Umweltschutz ist meist zweite Priorität, nach wirtschaftlichem Wachstum.

Das lässt sich besonders gut beobachten bei Entwicklungs- und Schwellenländern. Als Beispiel sei die diktatorische VR China genannt: Dort geht jede Woche ein Kohlekraftwerk ans Netz, statistisch. Das geschieht, weil Kohle billig ist und man zunächst wachsen will. (Erst) ab einem bestimmten Wohlstandsniveau wird erfahrungsgemäß auch Umweltschutz zu einem gesellschaftlichen Interesse.

Deutschland war schon weit – wir hatten prinzipiell unsere erste Priorität auf Nachhaltigkeit ausgerichtet – ein verträgliches Wachstum, das Umwelt und Wirtschaft vereint. Doch nun könnte die Gefahr bestehen, in wirtschaftliche Verbelendung zurückzufallen. Bankenbilanzen first, scheint das Motto zu sein.

Finanzkrise und Klimawandel haben Gemeinsamkeiten.

Wirtschaften auf Pump führt in den Finanzcrash. Das Überziehen unseres ökologischen Kontos, führt hingegen in den Klimawandel. Anders als die Finanzprobleme lässt sich der Klimawandel aber auch mit Milliarden Euro nicht rückgängig machen, überlegen BUND-Vorstand und Evangelische Kirchedieser Tage gemeinsam.

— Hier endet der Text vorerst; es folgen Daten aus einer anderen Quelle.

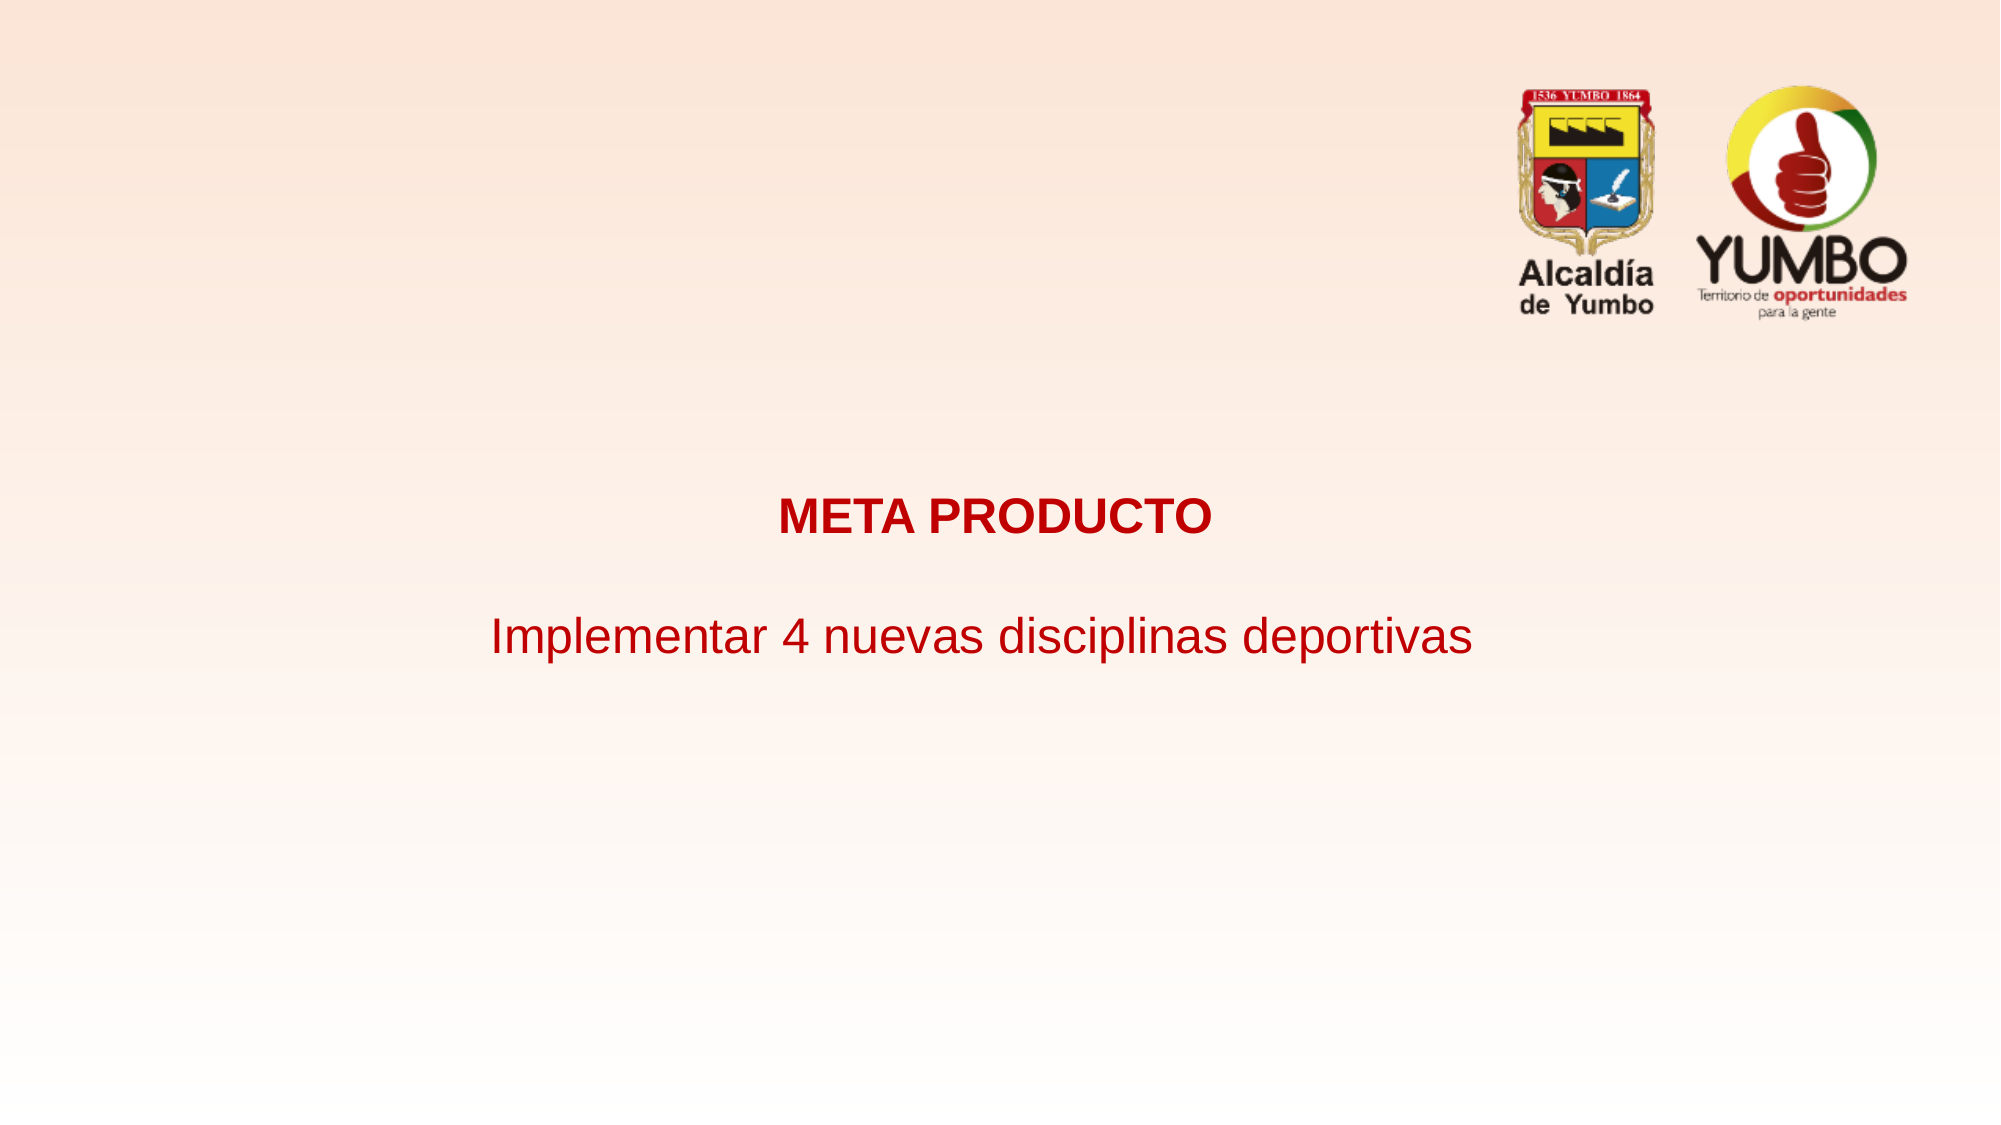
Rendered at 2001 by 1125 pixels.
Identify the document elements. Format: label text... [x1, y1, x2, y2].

picture [1457, 66, 1927, 345]
text_box META PRODUCTO Implementar 4 nuevas disciplinas deportivas [99, 476, 1879, 672]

Es ist richtig, gerade jetzt über Klimaschutz zu reden, wo alle nur über die Wirtschaftskrise reden. Dringende finanzielle Probleme dürfen die wichtigsten ökologischen Probleme der Zeit nicht verdrängen.

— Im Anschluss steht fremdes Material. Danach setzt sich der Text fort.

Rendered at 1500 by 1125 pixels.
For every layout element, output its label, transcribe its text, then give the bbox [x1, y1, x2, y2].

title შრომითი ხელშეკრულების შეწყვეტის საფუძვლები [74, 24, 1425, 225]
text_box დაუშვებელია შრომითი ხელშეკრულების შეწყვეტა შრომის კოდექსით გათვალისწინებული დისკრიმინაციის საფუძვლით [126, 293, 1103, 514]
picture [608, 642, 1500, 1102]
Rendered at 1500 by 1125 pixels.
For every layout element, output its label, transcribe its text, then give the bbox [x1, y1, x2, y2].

Das ist richtig, und wichtig erst recht. Denn soziale Wohlfahrt kann nicht auf Kosten der Umwelt erreicht werden, im Gegenteil: Soziales und Ökologisches bedingen sich gegenseitig.
Daher ist es wichtig, in diesen Tagen auch vor dem Hintergrund der Medienberichterstattung eigene Prioritäten zu setzen. Und das kann nicht heißen, Wirtschaft vor Umwelt.

Wirtschaft und Umwelt müssen gleichberechtigt nebeneinander gepflegt und geschützt werden. Es gibt sie nur als Einheit.